* Task brief: What you produce should be every line from the data that includes "nach".

(Saved data entries)
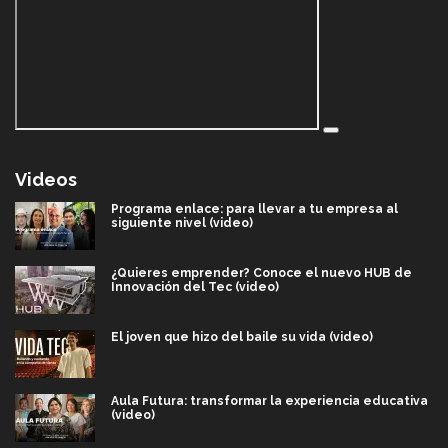
Videos
Programa enlace: para llevar a tu empresa al
siguiente nivel (video)
¿Quieres emprender? Conoce el nuevo HUB de
Innovación del Tec (video)
El joven que hizo del baile su vida (video)
Aula Futura: transformar la experiencia educativa
(video)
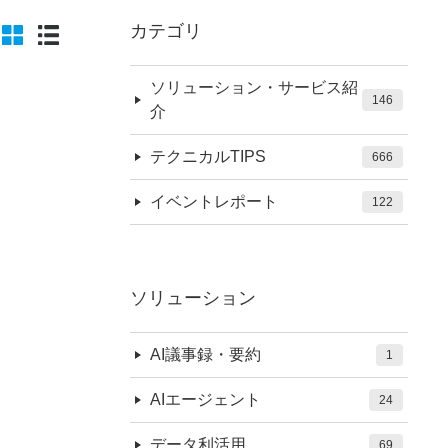
カテゴリ
ソリューション・サービス紹
146
介
テクニカルTIPS
666
イベントレポート
122
ソリューション
AI議事録・要約
1
AIエージェント
24
データ利活用
69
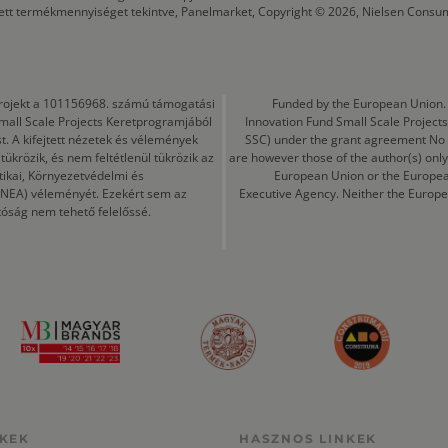
tett termékmennyiséget tekintve, Panelmarket, Copyright © 2026, Nielsen Consu
a projekt a 101156968. számú támogatási
Funded by the European Union. 
mall Scale Projects Keretprogramjából
Innovation Fund Small Scale Proje
t. A kifejtett nézetek és vélemények
SSC) under the grant agreement No
ükrözik, és nem feltétlenül tükrözik az
are however those of the author(s) only
tikai, Környezetvédelmi és
European Union or the Europea
CINEA) véleményét. Ezekért sem az
Executive Agency. Neither the Europe
tóság nem tehető felelőssé.
KEK
HASZNOS LINKEK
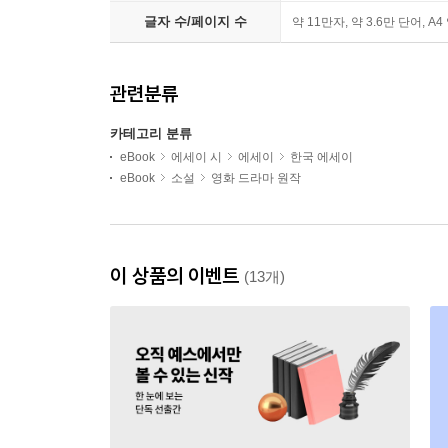
글자 수/페이지 수
약 11만자, 약 3.6만 단어, A4
관련분류
카테고리 분류
eBook
에세이 시
에세이
한국 에세이
eBook
소설
영화 드라마 원작
이 상품의 이벤트
(13개)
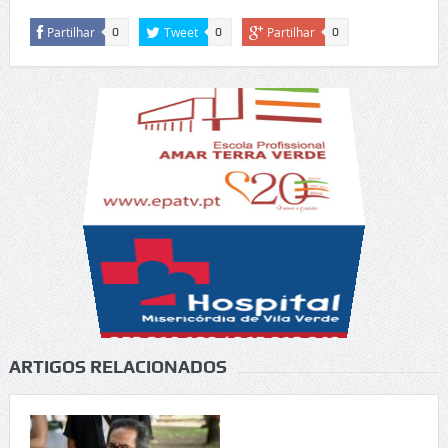
Partilhar
Tweet
Partilhar
0
0
0
ARTIGOS RELACIONADOS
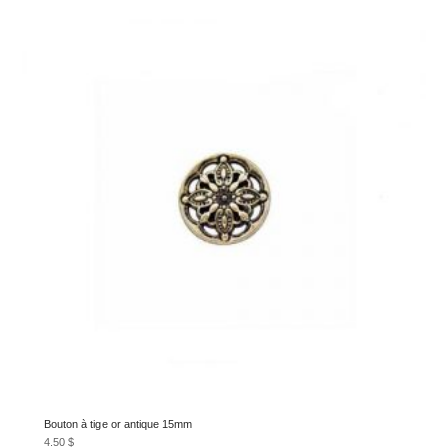
Bouton à tige or antique 15mm
4.50
$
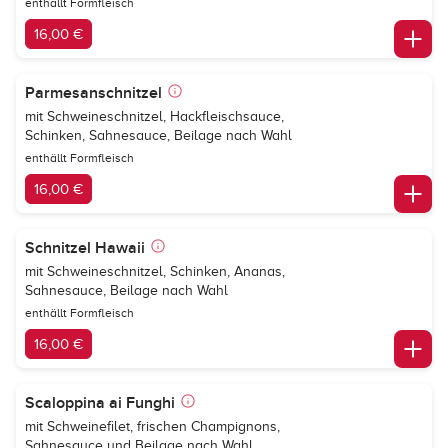
enthällt Formfleisch
16,00 €
Parmesanschnitzel
mit Schweineschnitzel, Hackfleischsauce,
Schinken, Sahnesauce, Beilage nach Wahl
enthällt Formfleisch
16,00 €
Schnitzel Hawaii
mit Schweineschnitzel, Schinken, Ananas,
Sahnesauce, Beilage nach Wahl
enthällt Formfleisch
16,00 €
Scaloppina ai Funghi
mit Schweinefilet, frischen Champignons,
Sahnesauce und Beilage nach Wahl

* Answer:
Schinken, Sahnesauce, Beilage nach Wahl
Sahnesauce, Beilage nach Wahl
Sahnesauce und Beilage nach Wahl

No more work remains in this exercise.